### Task prompt
Among the records below, find the lines with the word "функция" and copy them.

### Listed records

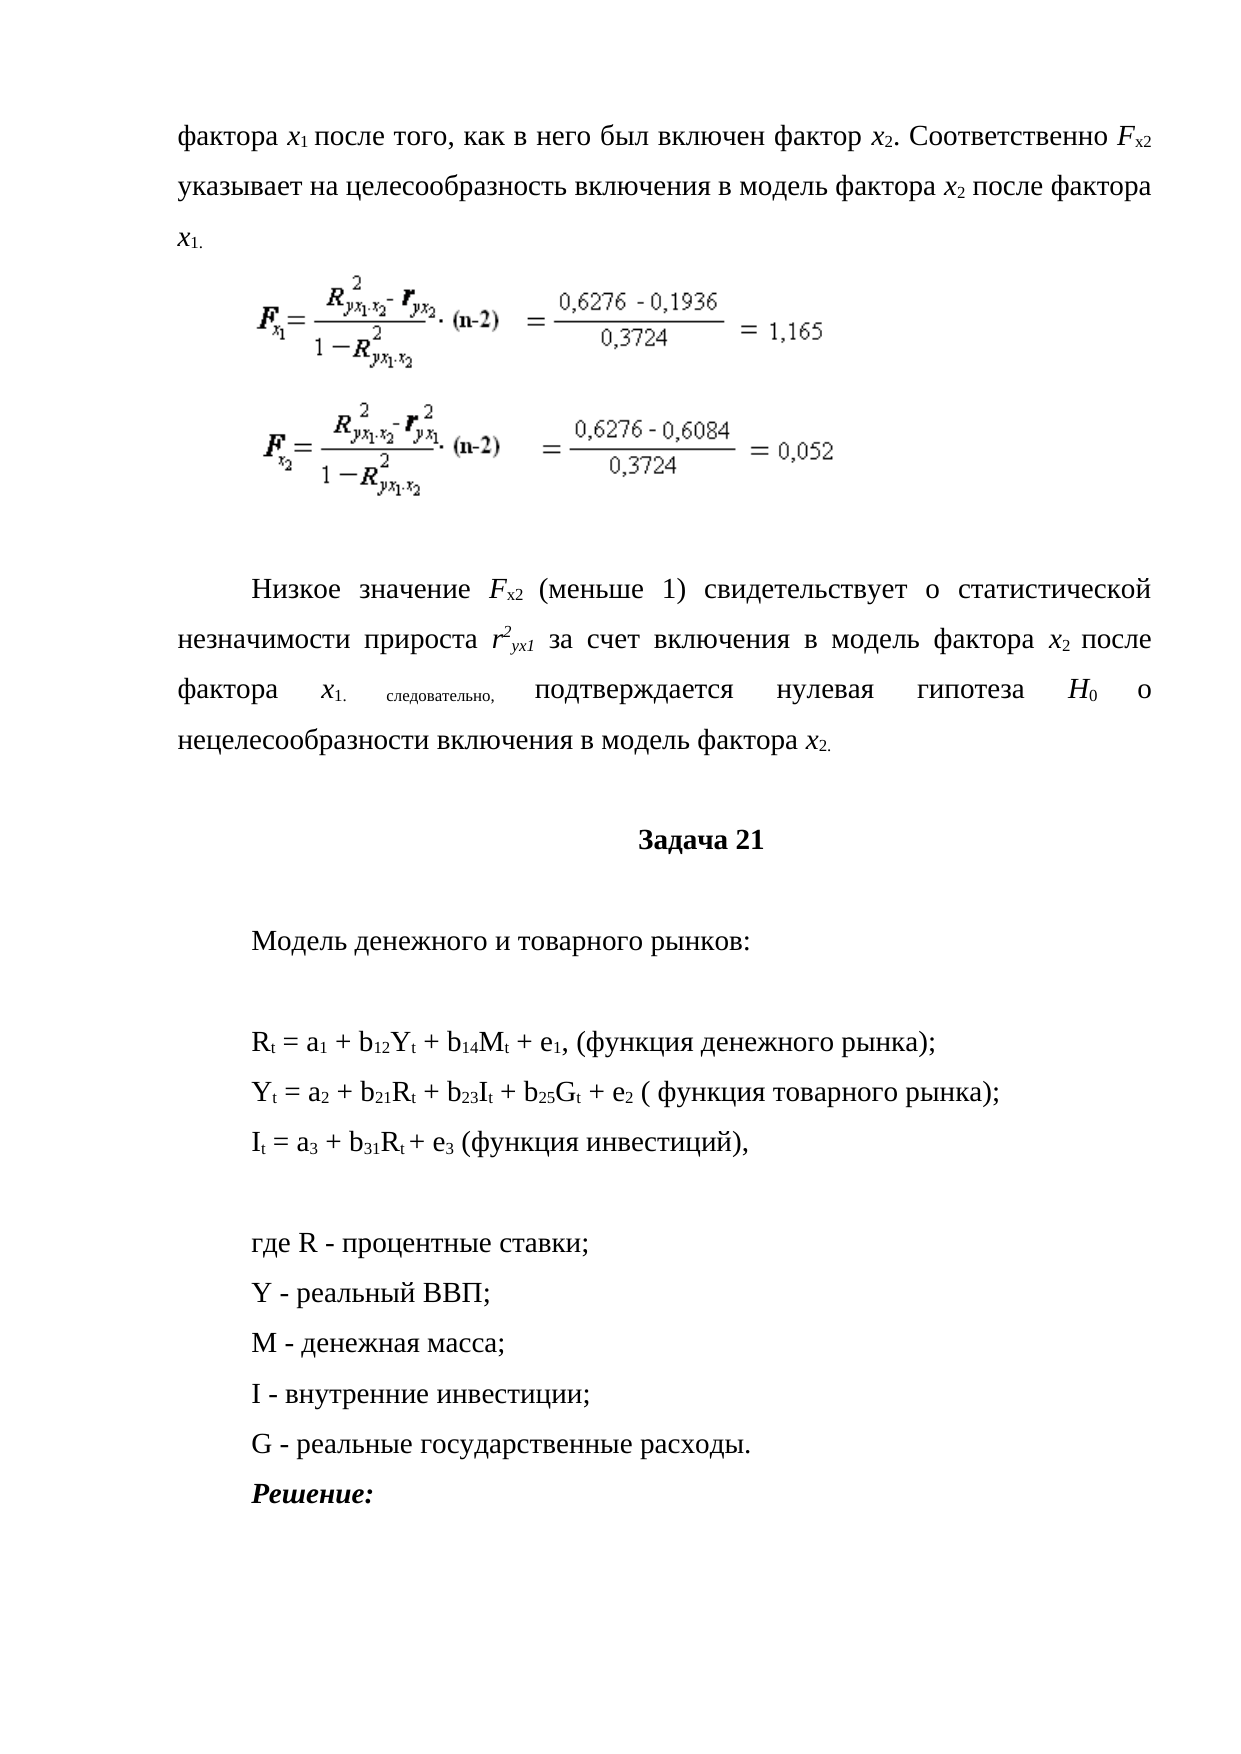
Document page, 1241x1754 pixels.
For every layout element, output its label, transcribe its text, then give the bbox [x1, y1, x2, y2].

text It = a3 + b31Rt + e3 (функция инвестиций), [177, 1124, 1152, 1158]
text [177, 118, 1152, 252]
text Yt = a2 + b21Rt + b23It + b25Gt + e2 ( функция товарного рынка); [177, 1074, 1152, 1108]
text I - внутренние инвестиции; [177, 1376, 1152, 1409]
text Модель денежного и товарного рынков: [177, 923, 1152, 957]
text Низкое значение Fх2 (меньше 1) свидетельствует о статистической незначимости прироста r2yx1 за счет включения в модель фактора х2 после фактора х1. следовательно, подтверждается нулевая гипотеза H0 о нецелесообразности включения в модель фактора х2. [177, 571, 1152, 755]
picture [251, 392, 853, 507]
text Y - реальный ВВП; [177, 1275, 1152, 1309]
picture [251, 268, 839, 379]
text G - реальные государственные расходы. [177, 1426, 1152, 1460]
subtitle Задача 21 [177, 822, 1152, 856]
text Rt = a1 + b12Yt + b14Mt + e1, (функция денежного рынка); [177, 1024, 1152, 1057]
text где R - процентные ставки; [177, 1225, 1152, 1258]
text Решение: [177, 1477, 1152, 1510]
text M - денежная масса; [177, 1326, 1152, 1359]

### Result for this task
text It = a3 + b31Rt + e3 (функция инвестиций), [177, 1124, 1152, 1158]
text Yt = a2 + b21Rt + b23It + b25Gt + e2 ( функция товарного рынка); [177, 1074, 1152, 1108]
text Rt = a1 + b12Yt + b14Mt + e1, (функция денежного рынка); [177, 1024, 1152, 1057]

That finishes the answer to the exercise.